Il y a quelques mois, Camille est venue me voir parce qu'elle n'arrivait plus à porter les vêtements qui se trouvaient dans sa garde-robe, suite à une prise de poids récente, et qui allait durer compte tenu que Camille venait d'arrêter de fumer et qu'elle était bien décidée à ne plus recommencer. J'étais là face à un grand classique : être obligé.e de changer de garde-robe, renoncer à porter des vêtements dans lesquels on a investi et que l'on aime, à cause d'une nouvelle silhouette. Et je constaste, à chaque fois, que cela est vécu avec beaucoup d'inconfort. C'est normal puisque plusieurs pressions s'exercent alors sur la personne : l'inconfort physique (les mouvements du corps ne se font plus de la même façon, quand ce ne sont pas d'autres désagréments qui s'ajoutent), le regard des « autres »—la plupart du temps ressenti comme jugeant et dévalorisant—, et, plus dérangeant encore : le regard sur soi-même – cette sensation de décalage, de non coïncidence, d'étrangeté à soi-même. Ne plus se reconnaître dans le miroir, quoi de plus déstabilisant ?
Comme quoi, il ne s'agit pas que d'apparence mais de quelque chose de réellement profond : l'identité, qui se manifeste en premier lieu par notre personne physique, cette entité matérielle qu'est notre corps.
Alors, comment accompagner une personne afin qu'elle se sente mieux avec son « nouveau » corps ? Pour commencer, j'ai félicité Camille pour sa démarche : arrêter de fumer et donc préserver sa santé — le meilleur des choix — et s'engager dans un travail sur son image, donc sur elle, tout court. C'est vraiment courageux de renoncer à des béquilles—pas toujours bénéfiques—pour avancer sur son chemin. Et cela mérite gratification.
Tout au long du parcours que je propose, Camille et moi avons cheminé à travers ses couleurs, les matières et les coupes dans lesquelles elle se sent à l'aise et qui la mettent en valeur — quelle que soit sa silhouette — et son style. Et ce que nous avons trouvé ensemble, au-delà d'une image agréable et confortable, c'est le vrai corps de Camille.
Elle avait enfin trouvé son vrai corps. Et elle avait compris qu'il fallait enfin lui donner sa place. L'enjeu véritable était que Camille trouve sa vraie identité, et l'accepte à l'aide de vêtements qui s'adaptent à elle, et non l'inverse.
Notre corps est notre première maison. D'ailleurs, quand nous sommes désorienté·e par des événements de la vie, perdu·e au milieu de situations problématiques et contradictoires, nous disons « Je ne sais plus où j'habite ». Le tourment est aussi bien physique que psychique.

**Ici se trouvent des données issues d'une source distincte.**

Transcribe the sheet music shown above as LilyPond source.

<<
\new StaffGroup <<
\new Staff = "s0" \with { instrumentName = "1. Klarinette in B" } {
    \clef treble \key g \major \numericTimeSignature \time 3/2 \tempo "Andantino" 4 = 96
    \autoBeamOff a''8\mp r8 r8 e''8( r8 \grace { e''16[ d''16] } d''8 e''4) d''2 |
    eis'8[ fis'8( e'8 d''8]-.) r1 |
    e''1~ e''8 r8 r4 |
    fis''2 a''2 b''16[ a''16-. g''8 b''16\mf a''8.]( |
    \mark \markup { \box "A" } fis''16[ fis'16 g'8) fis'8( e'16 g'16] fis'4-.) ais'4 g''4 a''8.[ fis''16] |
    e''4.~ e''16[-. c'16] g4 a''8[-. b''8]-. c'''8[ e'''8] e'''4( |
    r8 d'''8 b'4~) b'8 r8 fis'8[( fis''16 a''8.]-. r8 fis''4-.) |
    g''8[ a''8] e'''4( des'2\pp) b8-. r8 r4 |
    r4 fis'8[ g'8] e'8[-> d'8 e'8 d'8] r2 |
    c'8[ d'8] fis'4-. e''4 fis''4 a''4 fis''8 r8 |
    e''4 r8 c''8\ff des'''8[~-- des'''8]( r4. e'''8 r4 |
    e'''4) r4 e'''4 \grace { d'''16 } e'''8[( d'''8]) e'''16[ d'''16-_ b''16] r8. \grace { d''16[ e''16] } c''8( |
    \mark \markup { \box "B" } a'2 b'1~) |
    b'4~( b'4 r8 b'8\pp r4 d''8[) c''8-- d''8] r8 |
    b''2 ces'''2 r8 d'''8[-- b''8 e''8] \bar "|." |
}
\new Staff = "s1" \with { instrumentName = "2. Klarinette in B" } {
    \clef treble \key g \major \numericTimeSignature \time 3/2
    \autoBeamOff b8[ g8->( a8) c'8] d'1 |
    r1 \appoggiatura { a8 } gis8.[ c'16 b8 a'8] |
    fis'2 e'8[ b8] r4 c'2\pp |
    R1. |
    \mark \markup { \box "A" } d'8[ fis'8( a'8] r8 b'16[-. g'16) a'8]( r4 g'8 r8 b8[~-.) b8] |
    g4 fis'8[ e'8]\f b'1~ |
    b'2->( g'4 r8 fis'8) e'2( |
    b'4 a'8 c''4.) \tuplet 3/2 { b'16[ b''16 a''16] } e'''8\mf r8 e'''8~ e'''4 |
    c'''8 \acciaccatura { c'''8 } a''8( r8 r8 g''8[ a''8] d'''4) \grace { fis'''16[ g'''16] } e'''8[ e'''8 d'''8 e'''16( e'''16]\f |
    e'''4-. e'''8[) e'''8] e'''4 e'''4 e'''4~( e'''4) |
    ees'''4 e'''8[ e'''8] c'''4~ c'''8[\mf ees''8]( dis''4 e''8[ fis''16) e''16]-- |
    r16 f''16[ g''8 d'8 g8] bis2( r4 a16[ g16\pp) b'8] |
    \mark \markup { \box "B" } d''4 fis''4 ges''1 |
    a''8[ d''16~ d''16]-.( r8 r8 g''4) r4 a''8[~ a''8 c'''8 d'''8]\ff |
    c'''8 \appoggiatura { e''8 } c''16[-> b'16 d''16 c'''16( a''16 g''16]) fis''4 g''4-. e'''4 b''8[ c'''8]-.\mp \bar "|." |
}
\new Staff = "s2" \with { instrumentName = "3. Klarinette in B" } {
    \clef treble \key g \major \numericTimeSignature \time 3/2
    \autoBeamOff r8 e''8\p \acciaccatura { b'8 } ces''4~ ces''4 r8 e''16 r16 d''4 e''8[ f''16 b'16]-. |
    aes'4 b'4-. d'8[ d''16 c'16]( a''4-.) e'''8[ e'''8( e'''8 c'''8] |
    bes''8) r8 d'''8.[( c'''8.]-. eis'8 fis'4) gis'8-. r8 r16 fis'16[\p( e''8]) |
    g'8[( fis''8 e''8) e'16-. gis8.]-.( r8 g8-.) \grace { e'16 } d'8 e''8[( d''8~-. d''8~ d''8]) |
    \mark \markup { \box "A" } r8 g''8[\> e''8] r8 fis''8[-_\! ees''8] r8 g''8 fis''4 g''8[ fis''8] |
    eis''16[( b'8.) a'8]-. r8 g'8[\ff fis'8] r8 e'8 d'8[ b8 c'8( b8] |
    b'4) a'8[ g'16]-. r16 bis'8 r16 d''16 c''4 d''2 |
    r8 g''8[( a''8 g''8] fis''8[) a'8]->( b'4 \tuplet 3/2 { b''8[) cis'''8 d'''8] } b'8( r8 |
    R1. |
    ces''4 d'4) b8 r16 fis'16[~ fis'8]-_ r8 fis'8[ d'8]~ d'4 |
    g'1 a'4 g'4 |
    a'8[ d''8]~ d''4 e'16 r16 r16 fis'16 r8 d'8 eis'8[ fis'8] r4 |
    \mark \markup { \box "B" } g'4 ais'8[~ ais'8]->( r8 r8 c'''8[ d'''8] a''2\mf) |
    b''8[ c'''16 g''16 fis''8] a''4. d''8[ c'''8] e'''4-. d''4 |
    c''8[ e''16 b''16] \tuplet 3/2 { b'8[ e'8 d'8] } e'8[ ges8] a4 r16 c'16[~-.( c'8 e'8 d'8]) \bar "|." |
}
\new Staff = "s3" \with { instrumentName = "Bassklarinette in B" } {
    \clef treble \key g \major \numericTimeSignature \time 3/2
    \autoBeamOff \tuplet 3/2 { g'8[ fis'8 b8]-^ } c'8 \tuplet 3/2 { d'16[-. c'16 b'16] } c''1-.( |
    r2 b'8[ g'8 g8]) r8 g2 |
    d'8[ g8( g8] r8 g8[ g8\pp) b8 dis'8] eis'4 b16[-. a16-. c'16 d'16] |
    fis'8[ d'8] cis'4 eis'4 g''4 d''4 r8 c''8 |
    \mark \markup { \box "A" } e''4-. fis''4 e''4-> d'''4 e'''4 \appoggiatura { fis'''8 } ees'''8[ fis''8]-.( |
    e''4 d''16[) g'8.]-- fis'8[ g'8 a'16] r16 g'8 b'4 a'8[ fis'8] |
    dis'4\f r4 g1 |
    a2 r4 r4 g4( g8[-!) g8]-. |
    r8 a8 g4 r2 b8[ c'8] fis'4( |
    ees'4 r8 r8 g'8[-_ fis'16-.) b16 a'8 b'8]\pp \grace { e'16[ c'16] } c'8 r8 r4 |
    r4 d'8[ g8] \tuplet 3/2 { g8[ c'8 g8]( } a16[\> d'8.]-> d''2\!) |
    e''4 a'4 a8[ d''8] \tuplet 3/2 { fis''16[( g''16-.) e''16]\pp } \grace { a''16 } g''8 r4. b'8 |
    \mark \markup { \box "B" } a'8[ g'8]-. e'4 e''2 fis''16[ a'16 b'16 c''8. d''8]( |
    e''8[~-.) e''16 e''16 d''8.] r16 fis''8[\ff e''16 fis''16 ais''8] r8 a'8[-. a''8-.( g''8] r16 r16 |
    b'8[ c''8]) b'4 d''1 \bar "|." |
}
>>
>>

Un de ces derniers soirs, Arte a diffusé Petite fille, le film de Sébastien Lifschitz. Ce documentaire raconte l'histoire d'une petite fille coincée dans un corps de sexe masculin. La nature réalise parfois de bien étranges choses… En tout cas, on comprend bien ici que se sentir fille n'est pas un caprice ou une « folie » de la part de la personne concernée mais une réalité psychique qui se heurte à une réalité physique. Un des moyens pour cette toute jeune personne d'exprimer son « être fille » est de s'habiller selon les codes vestimentaires des petites filles. Même sans se focaliser sur cet aspect (ce qui est mon cas, de part mon métier), il est frappant comme l'habillement a pour elle un pouvoir et une place extrêmement importantes — pour tous les protagonistes du film, d'ailleurs, puisque le personnel de l'école où va la petite fille lui conteste le droit de s'habiller « en fille ». C'est dire comme l'habillement est un marqueur d'identité — et, avant cela, un moyen de construire son identité. Donc, quelque chose de sacré, qui relève de la liberté de la personne, et qui lui appartient totalement.

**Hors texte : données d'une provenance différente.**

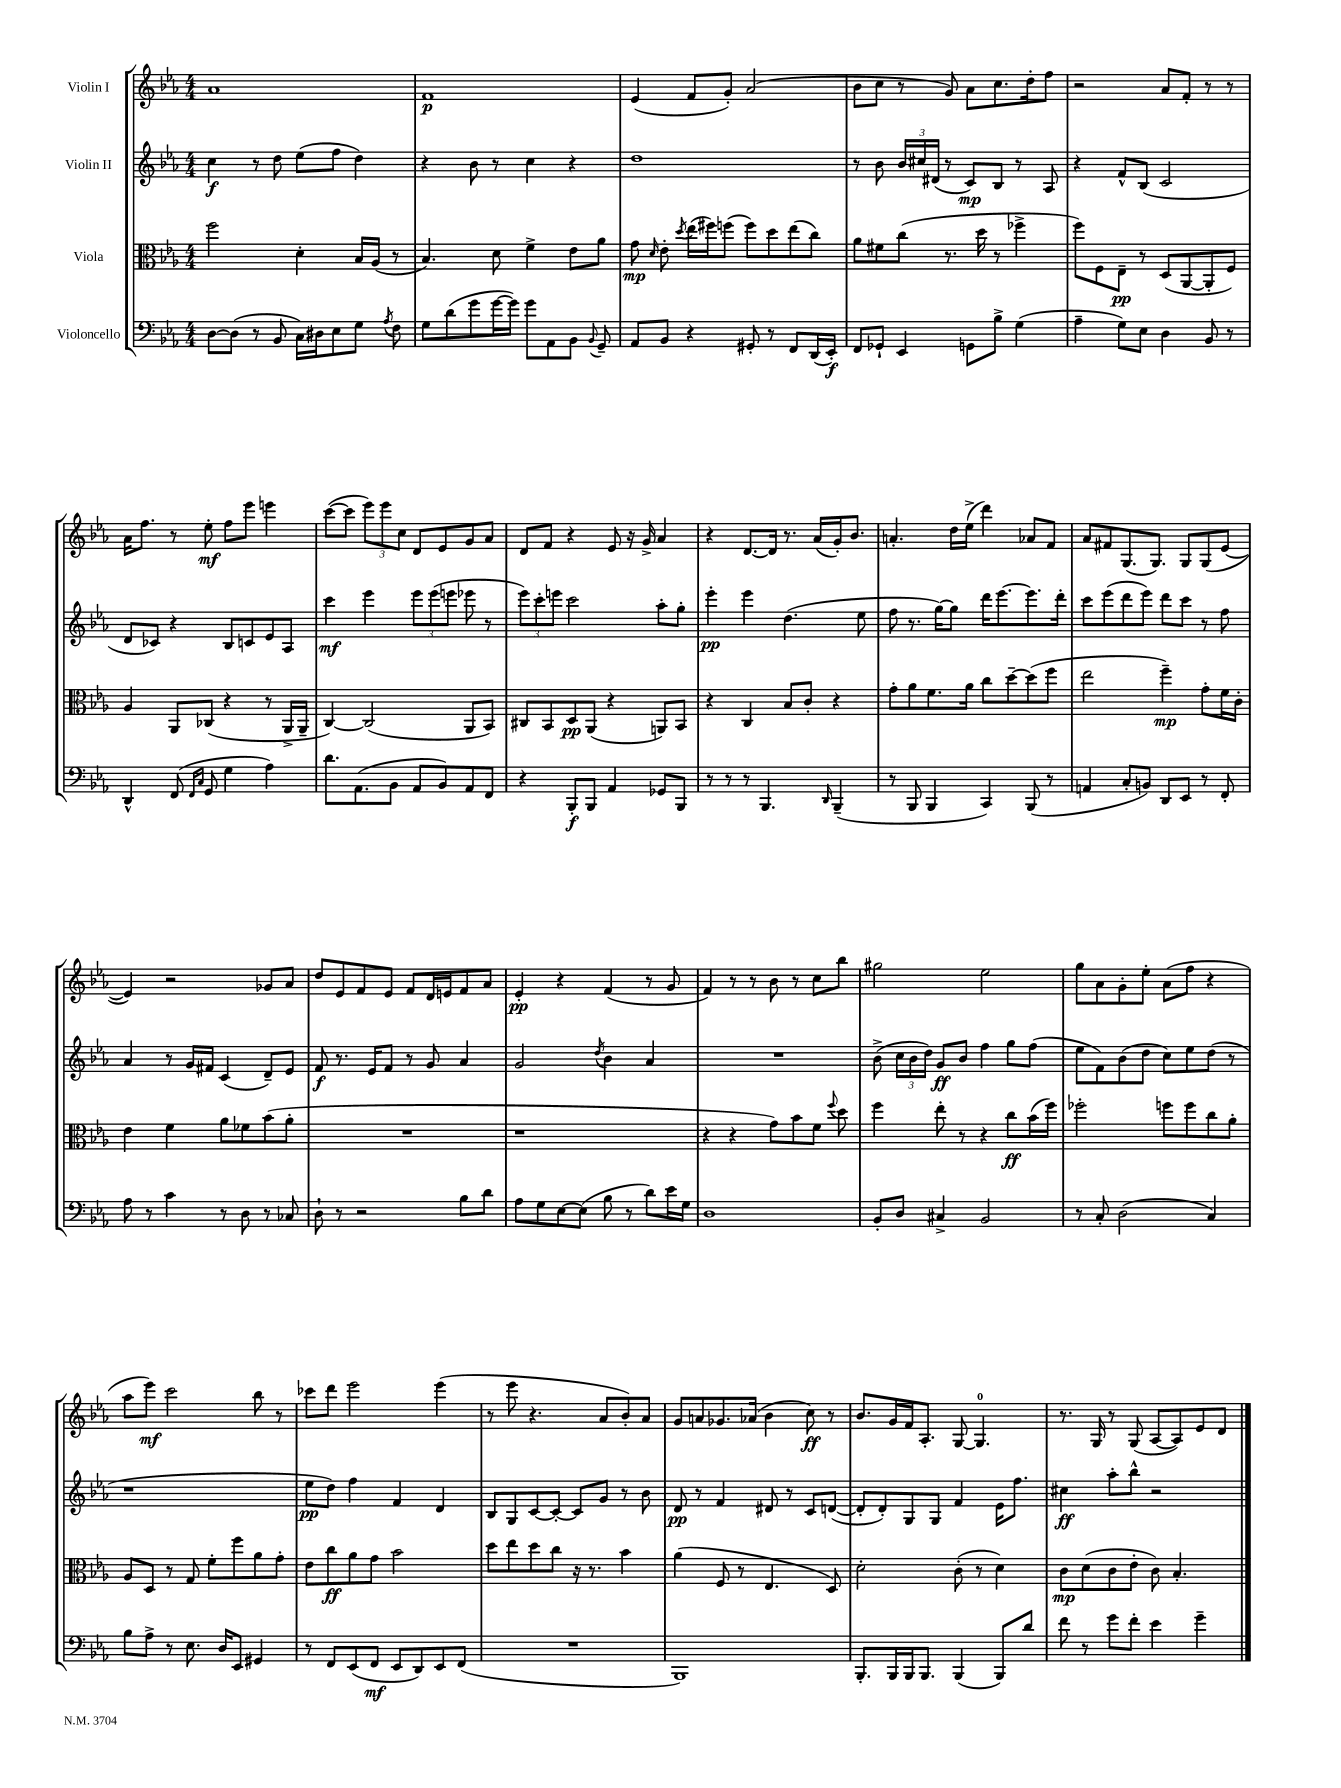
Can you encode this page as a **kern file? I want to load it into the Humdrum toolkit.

**kern	**kern	**kern	**kern
*staff4	*staff3	*staff2	*staff1
*clefF4	*clefC3	*clefG2	*clefG2
*k[b-e-a-]	*k[b-e-a-]	*k[b-e-a-]	*k[b-e-a-]
*M4/4	*M4/4	*M4/4	*M4/4
[8D\L	2ff\	4cc\	1a-
(8D\]J	.	.	.
8r	.	8r	.
8BB-/	.	8dd\	.
16C\LL)	4d'\	(8ee-\L	.
16D#\J	.	.	.
8E-\	.	8ff\J	.
8G\J	16B-/LL	4dd\)	.
.	(16A-/JJ	.	.
8qA-/	.	.	.
8F\	8r	.	.
=	=	=	=
8G\L	4.B-/)	4r	1f
(8d\	.	.	.
8g\	.	8b-\	.
[16g\L	8d\	8r	.
16g\]JJ)	.	.	.
8g\L	4f^\	4cc\	.
8AA-\	.	.	.
8BB-\J	8e-\L	4r	.
8qqBB-/	.	.	.
8GG~/	8a-\J	.	.
=	=	=	=
8AA-/L	8g\	1dd	(4e-/
.	16qqd/	.	.
8BB-/J	8e-'\	.	.
.	8qdd/	.	.
4r	(16ee-\LL	.	8f/L
.	16ff#\J)	.	.
.	(8ff\J	.	8g'/J)
8GG#'/	8ff\L)	.	(2a-/
8r	8dd\	.	.
8FF/L	(8ee-\	.	.
(16DD/L	8cc\J)	.	.
16EE-'/JJ)	.	.	.
=	=	=	=
8FF/L	8a-\L	8r	8b-\L
8GG-`/J	8f#\	8b-\	8cc\J
4EE-/	(8cc\J	24b-/LL	8r
.	.	24cc#/	.
.	.	(24d#/JJ	.
.	8.r	8r	8g/)
8GG\L	.	8c/L)	8a-\L
.	16dd\	.	.
8B-^\J	8r	8B-/J	8.cc\
(4G\	4ff-^\	8r	.
.	.	.	16dd'\k
.	.	8A-/	8ff\J
=	=	=	=
4A-~\	8ff\L)	4r	2r
.	8F\	.	.
8G\L)	8E-~\J	8f^^/L	.
8E-\J	8r	(8B-/J	.
4D\	(8D/L	2c/	8a-/L
.	[8AA-/	.	8f'/J
8BB-/	8AA-'/]	.	8r
8r	8F/J)	.	8r
=	=	=	=
4DD^^/	4A-/	8d/L	16a-\LK
.	.	.	8.ff\J
.	.	8c-/J)	.
(8FF/	8AA-/L	4r	8r
16qqFF/LL	.	.	.
16qqC/JJ	.	.	.
8GG/	(8C-/J	.	8ee-'\
4G\	4r	8B-/L	8ff\L
.	.	8c/	8eee-\J
4A-\)	8r	8e-/	4eee\
.	16AA-^/LL	8A-/J	.
.	16AA-~/JJ	.	.
=	=	=	=
8.d\L	[4C/)	4ccc\	([8ccc\L
.	.	.	8ccc\]J
(8.AA-\	.	.	.
.	(2C/]	4eee-\	12eee-\L)
.	.	.	12eee-\
8BB-\J	.	.	.
.	.	.	12cc\J
8AA-/L	.	12eee-\L	8d/L
.	.	(12eee-\	.
8BB-/)	.	.	8e-/
.	.	12eee\J	.
8AA-/	8AA-/L	8eee-\	8g/
8FF/J	8BB-/J)	8r	8a-/J
=	=	=	=
4r	8C#/L	12eee-\L)	8d/L
.	.	12ccc'\	.
.	8BB-/	.	8f/J
.	.	12eee\J	.
8BBB-'/L	8D/	2ccc\	4r
8BBB-/J	(8AA-/J	.	.
4AA-/	4r	.	8e-/
.	.	.	16r
.	.	.	16g^/
8GG-/L	8AA/L)	8aa-'\L	4a-/
8BBB-/J	8BB-/J	8gg'\J	.
=	=	=	=
8r	4r	4eee-'\	4r
8r	.	.	.
8r	4C/	4eee-\	[8.d/L
4.BBB-/	.	.	.
.	.	.	16d/]Jk
.	8B-/L	(4.dd\	8.r
.	8c'/J	.	.
.	.	.	(16a-/LL
16qqDD/	.	.	.
(4BBB-~/	4r	.	16g'/J)
.	.	.	8.b-/J
.	.	8ee-\	.
=	=	=	=
8r	8g'\L	8ff\	4.a'/
8BBB-/	8a-\	8.r	.
4BBB-/	8.f\	.	.
.	.	[16gg\LK)	.
.	.	8gg\]J	16dd\LL
.	16a-\Jk	.	(16ee-^\JJ
4CC/)	8cc\L	16ddd\LK	4ddd\)
.	.	[8.eee-\	.
.	[8dd~\	.	.
(8BBB-/	(8dd\]	8.eee-\]	8a-/L
8r	8ff\J	.	8f/J
.	.	16ddd'\Jk	.
=	=	=	=
4AA/	2ee-\	8ccc\L	8a-/L
.	.	(8eee-\	8f#/
8C'/L	.	8ddd\	(8.G/
8BB/J)	.	8eee-\J)	.
.	.	.	8.G/J)
8DD/L	4ff~\)	8ddd\L	.
8EE-/J	.	8ccc\J	8G/L
8r	8g'\L	8r	(8G/
8FF'/	16f\L	8ff\	[8e-/J
.	16c'\JJ	.	.
=	=	=	=
8A-\	4e-\	4a-/	4e-/])
8r	.	.	.
4c\	4f\	8r	2r
.	.	16g/LL	.
.	.	16f#/JJ	.
8r	8a-\L	(4c/	.
8D\	8f-\	.	.
8r	(8b-\	8d~/L)	8g-/L
8C-/	8a-'\J	8e-/J	8a-/J
=	=	=	=
8D`\	1r	8f/	8dd/L
8r	.	8.r	8e-/
2r	.	.	8f/
.	.	16e-/LK	.
.	.	8f/J	8e-/J
.	.	8r	8f/L
.	.	8g/	16d/L
.	.	.	16e/J
8B-\L	.	4a-/	8f/
8d\J	.	.	8a-/J
=	=	=	=
8A-\L	1r	2g/	4e-'/
8G\	.	.	.
[8E-\	.	.	4r
(8E-\]J	.	.	.
.	.	8qdd/	.
8B-\	.	4b-\	(4f/
8r	.	.	.
8d\L)	.	4a-/	8r
16e-\L	.	.	8g/
16G\JJ	.	.	.
=	=	=	=
1D	4r	1r	4f/)
.	4r	.	8r
.	.	.	8r
.	8g\L)	.	8b-\
.	8b-\	.	8r
.	8f\J	.	8cc\L
.	8qqff/	.	.
.	8dd\	.	8bb-\J
=	=	=	=
8BB-'/L	4ff\	(8b-^\	2gg#\
8D/J	.	24cc\LL	.
.	.	24b-\	.
.	.	24dd\JJ)	.
4C#^/	8ee-'\	8g/L	.
.	8r	8b-/J	.
2BB-/	4r	4ff\	2ee-\
.	8cc\L	8gg\L	.
.	(16b-\L	(8ff\J	.
.	16ff\JJ)	.	.
=	=	=	=
8r	2ff-'\	8ee-\L	8gg\L
8C'/	.	8f\)	8a-\
(2D\	.	(8b-\	8g'\
.	.	8dd\J	8ee-'\J
.	8ff\L	8cc\L)	(8a-\L
.	8ff\	8ee-\	8ff\J
4C/)	8cc\	(8dd\J	4r
.	8a-'\J	8r	.
=	=	=	=
8B-\L	8A-/L	1r	8aa-\L
8A-^\J	8D/J	.	8eee-\J)
8r	8r	.	2ccc\
8.E-\	8G/	.	.
.	8f'\L	.	.
16D/LK	.	.	.
8EE-/J	8ff\	.	.
4GG#/	8a-\	.	8bb-\
.	8g'\J	.	8r
=	=	=	=
8r	8e-\L	8ee-\L	8ccc-\L
8FF/L	8cc\	8dd\J)	8ddd\J
(8EE-/	8a-\	4ff\	2eee-\
8FF/J	8g\J	.	.
8EE-/L	2b-\	4f/	.
8DD/)	.	.	.
8EE-/	.	4d/	(4eee-\
(8FF/J	.	.	.
=	=	=	=
1r	8dd\L	8B-/L	8r
.	8ee-\	8G/	8eee-\
.	8dd\	[8c/	4.r
.	8cc\J	8c'/_J	.
.	16r	8c/]L	.
.	8.r	.	.
.	.	8g/J	8a-/L
.	4b-\	8r	8b-'/)
.	.	8b-\	8a-/J
=	=	=	=
1BBB-)	(4a-\	8d/	8g/L
.	.	8r	8a/
.	8F/	4f/	8.g-/
.	8r	.	.
.	.	.	(16a-/Jk
.	4.E-/	8d#/	4b-\
.	.	8r	.
.	.	8c/L	8cc\)
.	8D/)	([8d/J	8r
=	=	=	=
8.BBB-'/L	2d'\	8d'/]L	8.b-/L
.	.	8d'/)	.
16BBB-/L	.	.	16g/L
16BBB-/J	.	8G/	16f/J
8.BBB-/J	.	.	8.A-'/J
.	.	8G/J	.
(4BBB-/	(8c'\	4f/	[8G/
.	8r	.	4.G/]
8BBB-/L)	4d\)	16e-\LK	.
.	.	8.ff\J	.
8d/J	.	.	.
=	=	=	=
8f\	8c\L	4cc#\	8.r
8r	(8d\	.	.
.	.	.	16G/
8g\L	8c\	8aa-'\L	8r
8f'\J	8e-'\J	8bb-^^\J	(8G/
4e-\	8c\)	2r	[8A-/L
.	4.B-'/	.	8A-/])
4g~\	.	.	8e-/
.	.	.	8d/J
==	==	==	==
*-	*-	*-	*-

L'habillement—cette deuxième peau—est le premier outil que la petite fille emploie pour manifester son identité. En attendant les adaptations de son corps—de sa première peau—aux premiers signes de la puberté.
Je vous invite à regarder ce film, marqué par la grâce, en dépit des questions douloureuse qu'il soulève. Ce que l'on retient, c'est le rayonnement d'un petit être qui découvre son identité et qui s'approprie les moyens de s'exprimer, coûte que coûte, mais tranquillement.